The answer must be every line from the entries below that includes "other".

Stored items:
- - -
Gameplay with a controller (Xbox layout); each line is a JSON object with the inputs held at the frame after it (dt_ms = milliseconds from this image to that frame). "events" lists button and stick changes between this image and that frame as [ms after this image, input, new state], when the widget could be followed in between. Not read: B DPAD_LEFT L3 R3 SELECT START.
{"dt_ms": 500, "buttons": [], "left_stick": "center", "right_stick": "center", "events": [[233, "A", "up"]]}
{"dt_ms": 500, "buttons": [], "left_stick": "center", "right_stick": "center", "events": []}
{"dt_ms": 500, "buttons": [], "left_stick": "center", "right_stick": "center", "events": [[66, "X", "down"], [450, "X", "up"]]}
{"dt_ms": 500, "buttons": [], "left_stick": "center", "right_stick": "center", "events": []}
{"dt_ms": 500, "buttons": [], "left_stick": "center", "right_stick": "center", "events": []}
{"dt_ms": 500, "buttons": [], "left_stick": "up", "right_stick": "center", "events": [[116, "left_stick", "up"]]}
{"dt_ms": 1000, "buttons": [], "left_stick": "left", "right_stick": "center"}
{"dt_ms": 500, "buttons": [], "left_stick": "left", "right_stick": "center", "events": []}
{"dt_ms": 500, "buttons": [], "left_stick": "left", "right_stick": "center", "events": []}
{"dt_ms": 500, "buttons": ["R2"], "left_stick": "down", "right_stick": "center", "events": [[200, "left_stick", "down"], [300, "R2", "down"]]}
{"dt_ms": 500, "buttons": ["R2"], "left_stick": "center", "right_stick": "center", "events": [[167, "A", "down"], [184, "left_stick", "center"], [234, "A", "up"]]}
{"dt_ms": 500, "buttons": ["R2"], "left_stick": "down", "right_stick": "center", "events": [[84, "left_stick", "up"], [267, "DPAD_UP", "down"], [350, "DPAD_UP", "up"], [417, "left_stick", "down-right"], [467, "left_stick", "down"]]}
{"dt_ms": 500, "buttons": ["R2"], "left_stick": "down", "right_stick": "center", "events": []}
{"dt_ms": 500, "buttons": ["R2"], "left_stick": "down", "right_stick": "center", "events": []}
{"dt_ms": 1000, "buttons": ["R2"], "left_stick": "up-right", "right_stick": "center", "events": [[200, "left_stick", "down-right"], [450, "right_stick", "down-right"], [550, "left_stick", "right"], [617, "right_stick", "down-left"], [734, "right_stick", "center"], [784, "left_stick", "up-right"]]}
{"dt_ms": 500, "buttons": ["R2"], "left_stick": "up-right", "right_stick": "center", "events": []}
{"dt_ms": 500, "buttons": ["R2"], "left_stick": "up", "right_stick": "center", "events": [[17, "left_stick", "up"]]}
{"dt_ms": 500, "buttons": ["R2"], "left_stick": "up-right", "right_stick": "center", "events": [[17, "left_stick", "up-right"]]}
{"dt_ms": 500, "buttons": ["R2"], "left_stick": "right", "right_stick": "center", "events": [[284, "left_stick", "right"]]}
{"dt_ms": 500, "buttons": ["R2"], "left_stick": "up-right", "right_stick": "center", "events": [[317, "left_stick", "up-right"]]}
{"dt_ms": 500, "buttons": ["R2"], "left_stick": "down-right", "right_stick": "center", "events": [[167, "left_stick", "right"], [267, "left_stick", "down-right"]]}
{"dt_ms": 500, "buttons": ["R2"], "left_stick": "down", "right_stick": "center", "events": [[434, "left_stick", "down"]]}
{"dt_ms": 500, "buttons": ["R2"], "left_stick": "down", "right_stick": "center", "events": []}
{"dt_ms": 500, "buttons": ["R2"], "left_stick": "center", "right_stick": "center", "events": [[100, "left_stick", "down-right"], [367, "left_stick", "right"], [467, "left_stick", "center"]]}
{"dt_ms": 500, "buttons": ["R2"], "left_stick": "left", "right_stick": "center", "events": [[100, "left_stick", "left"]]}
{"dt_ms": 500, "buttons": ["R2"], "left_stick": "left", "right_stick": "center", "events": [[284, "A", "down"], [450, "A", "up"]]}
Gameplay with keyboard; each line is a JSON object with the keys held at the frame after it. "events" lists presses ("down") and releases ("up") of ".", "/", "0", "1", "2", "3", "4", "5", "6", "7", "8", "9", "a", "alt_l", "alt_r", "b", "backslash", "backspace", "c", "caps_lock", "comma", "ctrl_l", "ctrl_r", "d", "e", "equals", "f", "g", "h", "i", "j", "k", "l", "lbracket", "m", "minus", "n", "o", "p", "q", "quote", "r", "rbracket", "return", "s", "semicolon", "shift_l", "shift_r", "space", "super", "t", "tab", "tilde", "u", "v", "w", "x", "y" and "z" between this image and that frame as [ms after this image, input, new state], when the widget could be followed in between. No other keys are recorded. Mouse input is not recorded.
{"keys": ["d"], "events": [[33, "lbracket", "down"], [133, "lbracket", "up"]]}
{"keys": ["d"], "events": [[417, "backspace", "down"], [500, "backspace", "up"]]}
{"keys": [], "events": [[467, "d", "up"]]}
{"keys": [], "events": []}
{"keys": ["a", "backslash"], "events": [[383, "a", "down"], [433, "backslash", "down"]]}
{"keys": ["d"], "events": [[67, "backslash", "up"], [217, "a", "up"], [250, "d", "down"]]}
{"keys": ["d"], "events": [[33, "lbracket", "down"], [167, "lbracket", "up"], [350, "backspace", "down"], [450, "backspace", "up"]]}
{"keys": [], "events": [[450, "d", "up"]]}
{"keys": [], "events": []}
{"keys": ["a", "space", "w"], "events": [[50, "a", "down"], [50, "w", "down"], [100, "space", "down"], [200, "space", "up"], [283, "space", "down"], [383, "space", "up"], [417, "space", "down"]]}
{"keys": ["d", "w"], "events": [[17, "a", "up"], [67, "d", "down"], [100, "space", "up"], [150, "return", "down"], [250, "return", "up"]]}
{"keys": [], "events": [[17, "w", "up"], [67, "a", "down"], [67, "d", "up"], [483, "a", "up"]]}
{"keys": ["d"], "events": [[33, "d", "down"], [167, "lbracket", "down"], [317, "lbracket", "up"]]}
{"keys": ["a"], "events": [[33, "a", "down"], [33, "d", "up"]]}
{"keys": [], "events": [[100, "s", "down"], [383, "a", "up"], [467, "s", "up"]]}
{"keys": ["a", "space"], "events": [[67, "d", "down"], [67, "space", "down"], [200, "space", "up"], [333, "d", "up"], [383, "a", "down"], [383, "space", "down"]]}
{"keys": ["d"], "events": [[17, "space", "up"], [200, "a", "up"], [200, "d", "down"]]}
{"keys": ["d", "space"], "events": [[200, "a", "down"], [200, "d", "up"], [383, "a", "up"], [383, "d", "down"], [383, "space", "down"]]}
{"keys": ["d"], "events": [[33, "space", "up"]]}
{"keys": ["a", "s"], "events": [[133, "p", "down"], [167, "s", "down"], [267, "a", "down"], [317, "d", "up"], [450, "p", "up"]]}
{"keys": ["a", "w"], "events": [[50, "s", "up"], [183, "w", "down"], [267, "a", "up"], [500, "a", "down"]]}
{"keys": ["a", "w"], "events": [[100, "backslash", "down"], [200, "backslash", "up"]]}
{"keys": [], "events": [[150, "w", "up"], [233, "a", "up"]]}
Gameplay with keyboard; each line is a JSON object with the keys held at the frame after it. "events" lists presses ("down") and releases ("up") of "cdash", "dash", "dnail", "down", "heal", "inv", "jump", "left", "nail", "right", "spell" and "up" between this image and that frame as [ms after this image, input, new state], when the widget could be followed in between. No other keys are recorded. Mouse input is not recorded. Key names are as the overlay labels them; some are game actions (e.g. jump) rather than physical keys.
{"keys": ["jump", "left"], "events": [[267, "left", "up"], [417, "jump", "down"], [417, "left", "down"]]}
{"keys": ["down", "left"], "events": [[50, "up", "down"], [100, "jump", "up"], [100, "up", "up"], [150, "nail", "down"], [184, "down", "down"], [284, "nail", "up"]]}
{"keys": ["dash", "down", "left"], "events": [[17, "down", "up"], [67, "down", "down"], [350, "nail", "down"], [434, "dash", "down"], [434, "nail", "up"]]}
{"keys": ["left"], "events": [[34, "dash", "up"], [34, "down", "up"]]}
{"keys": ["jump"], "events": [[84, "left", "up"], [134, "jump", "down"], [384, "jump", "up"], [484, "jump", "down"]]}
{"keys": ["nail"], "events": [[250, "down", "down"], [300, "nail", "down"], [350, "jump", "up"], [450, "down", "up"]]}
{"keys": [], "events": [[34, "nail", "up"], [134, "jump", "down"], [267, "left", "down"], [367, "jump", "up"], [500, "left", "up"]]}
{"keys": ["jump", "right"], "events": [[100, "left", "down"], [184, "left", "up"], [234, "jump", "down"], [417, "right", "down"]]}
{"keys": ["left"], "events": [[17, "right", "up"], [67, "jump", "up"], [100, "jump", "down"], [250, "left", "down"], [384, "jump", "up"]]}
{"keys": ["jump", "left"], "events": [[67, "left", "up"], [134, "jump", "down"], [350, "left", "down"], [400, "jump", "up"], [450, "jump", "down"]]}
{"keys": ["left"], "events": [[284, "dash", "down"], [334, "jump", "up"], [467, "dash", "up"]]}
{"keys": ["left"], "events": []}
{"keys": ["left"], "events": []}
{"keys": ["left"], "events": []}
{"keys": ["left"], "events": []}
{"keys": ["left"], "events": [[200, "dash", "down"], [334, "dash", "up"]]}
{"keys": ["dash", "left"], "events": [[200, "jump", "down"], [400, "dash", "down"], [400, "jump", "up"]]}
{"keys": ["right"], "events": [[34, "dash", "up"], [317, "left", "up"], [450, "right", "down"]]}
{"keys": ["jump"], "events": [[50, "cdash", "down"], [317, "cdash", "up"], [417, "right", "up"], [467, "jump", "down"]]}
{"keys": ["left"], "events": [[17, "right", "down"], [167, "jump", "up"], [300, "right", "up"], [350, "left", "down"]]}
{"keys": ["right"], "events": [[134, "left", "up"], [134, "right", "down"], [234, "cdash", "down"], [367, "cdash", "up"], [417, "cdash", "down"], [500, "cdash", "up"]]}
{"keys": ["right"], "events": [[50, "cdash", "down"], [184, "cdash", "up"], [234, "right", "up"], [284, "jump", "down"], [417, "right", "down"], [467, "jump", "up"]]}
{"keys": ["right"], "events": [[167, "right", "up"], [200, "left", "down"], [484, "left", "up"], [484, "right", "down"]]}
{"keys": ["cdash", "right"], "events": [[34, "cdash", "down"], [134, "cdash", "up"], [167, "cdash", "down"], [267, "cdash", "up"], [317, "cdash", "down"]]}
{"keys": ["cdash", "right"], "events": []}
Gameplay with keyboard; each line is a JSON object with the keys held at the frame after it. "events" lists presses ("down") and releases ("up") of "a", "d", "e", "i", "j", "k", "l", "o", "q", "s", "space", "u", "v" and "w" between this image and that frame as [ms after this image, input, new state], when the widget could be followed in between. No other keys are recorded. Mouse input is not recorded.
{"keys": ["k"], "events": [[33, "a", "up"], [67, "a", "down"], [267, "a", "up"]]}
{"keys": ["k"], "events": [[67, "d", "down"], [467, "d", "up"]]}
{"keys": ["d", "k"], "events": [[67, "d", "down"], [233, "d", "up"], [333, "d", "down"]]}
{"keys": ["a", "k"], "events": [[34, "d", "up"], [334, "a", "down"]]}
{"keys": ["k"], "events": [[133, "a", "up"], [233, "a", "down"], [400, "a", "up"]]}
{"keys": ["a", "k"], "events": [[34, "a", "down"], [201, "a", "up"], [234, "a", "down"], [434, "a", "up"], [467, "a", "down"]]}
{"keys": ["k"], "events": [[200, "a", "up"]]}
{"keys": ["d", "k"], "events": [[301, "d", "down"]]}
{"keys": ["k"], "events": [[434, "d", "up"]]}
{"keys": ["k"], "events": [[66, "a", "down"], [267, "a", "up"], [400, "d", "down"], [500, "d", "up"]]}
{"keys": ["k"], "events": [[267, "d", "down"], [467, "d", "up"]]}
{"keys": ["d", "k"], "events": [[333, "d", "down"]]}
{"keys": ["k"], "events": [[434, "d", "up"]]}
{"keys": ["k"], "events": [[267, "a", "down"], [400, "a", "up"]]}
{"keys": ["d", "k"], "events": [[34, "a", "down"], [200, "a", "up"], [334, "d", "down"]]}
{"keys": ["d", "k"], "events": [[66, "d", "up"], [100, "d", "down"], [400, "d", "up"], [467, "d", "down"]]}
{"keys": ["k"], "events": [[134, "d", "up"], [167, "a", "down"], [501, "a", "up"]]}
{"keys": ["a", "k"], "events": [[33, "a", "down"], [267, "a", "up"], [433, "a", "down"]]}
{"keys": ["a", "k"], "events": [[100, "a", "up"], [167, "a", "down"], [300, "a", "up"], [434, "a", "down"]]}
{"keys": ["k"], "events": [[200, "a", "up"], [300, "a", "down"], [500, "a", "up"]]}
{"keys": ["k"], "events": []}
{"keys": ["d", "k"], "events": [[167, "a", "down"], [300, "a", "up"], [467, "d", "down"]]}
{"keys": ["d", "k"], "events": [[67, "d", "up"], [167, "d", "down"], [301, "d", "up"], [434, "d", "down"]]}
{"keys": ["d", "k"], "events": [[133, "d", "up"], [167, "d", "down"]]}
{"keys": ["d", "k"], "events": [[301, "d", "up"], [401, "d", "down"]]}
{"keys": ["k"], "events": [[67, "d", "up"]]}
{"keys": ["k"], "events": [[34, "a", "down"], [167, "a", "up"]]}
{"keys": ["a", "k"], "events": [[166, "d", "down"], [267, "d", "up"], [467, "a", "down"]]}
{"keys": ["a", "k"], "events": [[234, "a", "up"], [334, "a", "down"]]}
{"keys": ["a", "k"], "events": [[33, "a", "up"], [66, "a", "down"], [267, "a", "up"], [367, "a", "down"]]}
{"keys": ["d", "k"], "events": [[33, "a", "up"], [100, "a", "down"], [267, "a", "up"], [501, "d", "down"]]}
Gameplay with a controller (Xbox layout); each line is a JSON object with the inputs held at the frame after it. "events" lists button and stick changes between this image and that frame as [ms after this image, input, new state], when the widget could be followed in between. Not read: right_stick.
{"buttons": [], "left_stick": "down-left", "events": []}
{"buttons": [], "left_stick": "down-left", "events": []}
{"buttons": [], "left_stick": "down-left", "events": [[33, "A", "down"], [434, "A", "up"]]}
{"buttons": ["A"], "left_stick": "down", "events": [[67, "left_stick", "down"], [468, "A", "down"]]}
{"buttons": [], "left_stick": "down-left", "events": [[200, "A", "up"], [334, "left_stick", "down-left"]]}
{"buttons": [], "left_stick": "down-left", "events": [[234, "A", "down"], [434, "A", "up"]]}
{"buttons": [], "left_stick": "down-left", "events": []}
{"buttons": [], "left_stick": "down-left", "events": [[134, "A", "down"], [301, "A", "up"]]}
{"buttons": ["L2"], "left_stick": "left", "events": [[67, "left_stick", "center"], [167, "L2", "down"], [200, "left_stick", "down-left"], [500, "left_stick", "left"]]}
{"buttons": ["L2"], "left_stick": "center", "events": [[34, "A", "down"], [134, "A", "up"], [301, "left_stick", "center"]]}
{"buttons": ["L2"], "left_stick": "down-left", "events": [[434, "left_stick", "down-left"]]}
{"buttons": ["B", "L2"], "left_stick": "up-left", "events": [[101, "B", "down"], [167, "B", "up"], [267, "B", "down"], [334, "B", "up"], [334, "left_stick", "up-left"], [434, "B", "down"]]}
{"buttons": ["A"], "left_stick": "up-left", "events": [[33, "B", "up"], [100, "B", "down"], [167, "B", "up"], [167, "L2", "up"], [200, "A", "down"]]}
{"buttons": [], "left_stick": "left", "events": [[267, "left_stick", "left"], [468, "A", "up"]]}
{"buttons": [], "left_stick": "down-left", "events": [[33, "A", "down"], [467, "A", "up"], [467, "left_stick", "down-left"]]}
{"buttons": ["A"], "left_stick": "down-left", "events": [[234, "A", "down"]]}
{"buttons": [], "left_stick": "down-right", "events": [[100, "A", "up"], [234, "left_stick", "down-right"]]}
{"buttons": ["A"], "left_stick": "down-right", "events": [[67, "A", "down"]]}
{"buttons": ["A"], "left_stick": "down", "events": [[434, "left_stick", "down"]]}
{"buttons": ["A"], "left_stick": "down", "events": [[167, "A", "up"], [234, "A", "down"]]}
- - -
• **EXERCISE ANSWER**:
Gameplay with keyboard; each line is a JSON object with the keys held at the frame after it. "events" lists presses ("down") and releases ("up") of ".", "/", "0", "1", "2", "3", "4", "5", "6", "7", "8", "9", "a", "alt_l", "alt_r", "b", "backslash", "backspace", "c", "caps_lock", "comma", "ctrl_l", "ctrl_r", "d", "e", "equals", "f", "g", "h", "i", "j", "k", "l", "lbracket", "m", "minus", "n", "o", "p", "q", "quote", "r", "rbracket", "return", "s", "semicolon", "shift_l", "shift_r", "space", "super", "t", "tab", "tilde", "u", "v", "w", "x", "y" and "z" between this image and that frame as [ms after this image, input, new state], when the widget could be followed in between. No other keys are recorded. Mouse input is not recorded.
Gameplay with keyboard; each line is a JSON object with the keys held at the frame after it. "events" lists presses ("down") and releases ("up") of "cdash", "dash", "dnail", "down", "heal", "inv", "jump", "left", "nail", "right", "spell" and "up" between this image and that frame as [ms after this image, input, new state], when the widget could be followed in between. No other keys are recorded. Mouse input is not recorded. Key names are as the overlay labels them; some are game actions (e.g. jump) rather than physical keys.
Gameplay with keyboard; each line is a JSON object with the keys held at the frame after it. "events" lists presses ("down") and releases ("up") of "a", "d", "e", "i", "j", "k", "l", "o", "q", "s", "space", "u", "v" and "w" between this image and that frame as [ms after this image, input, new state], when the widget could be followed in between. No other keys are recorded. Mouse input is not recorded.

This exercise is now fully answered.